They may have quashed the protest, but at what ultimate cost? The reputation damage has happened and people have definitely left. Lemmy saw some significant growth. I'm new to Lemmy but so far it definitely feels like what I enjoyed about reddit without all of the corporate bullshit. It's nice not seeing shit-take ads either.
I used to use Boost all the time, and browsed the site when I was on my computer. Now that I can't access it from my phone (the first party app isn't happening lmao) I don't feel much like using it on desktop either.
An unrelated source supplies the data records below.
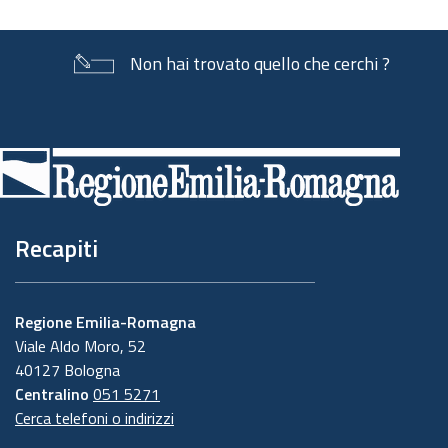
Non hai trovato quello che cerchi ?
Piè
di
pagina
Recapiti
Regione Emilia-Romagna
Viale Aldo Moro, 52
40127 Bologna
Centralino
051 5271
Cerca telefoni o indirizzi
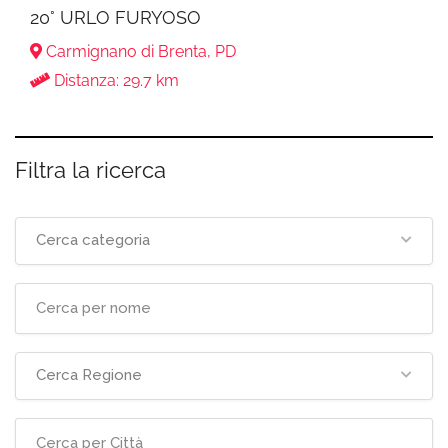
20° URLO FURYOSO
Carmignano di Brenta, PD
Distanza: 29.7 km
Filtra la ricerca
Cerca categoria
Cerca Regione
Tumblr, of all things, has absorbed much of my traffic, and I've paid to remove ads on it because I've used it so much over the last ten years that I know it'll be worth it, plus I'm hoping that if enough people pay for it they won't go down the monetization rabbit hole as much as other sites have recently.
Lemmy is okay, but the hot/active post sorting is far worse than Reddit was (I'm still seeing days- old posts even when set to All) and the user base just isn't large enough yet to have a consistent feed of stuff I find interesting. Both of those can easily change over the coming days/weeks of course.
All social media platforms' viability come down to userbase and how fun they are to hang out on, and reddit has absolutely damaged both. It's unclear to me what impact that will have for it long-term, but its time as the problematic but scrappy underdog in the space is over.
Hot and active are kinda busted, sort by new comments.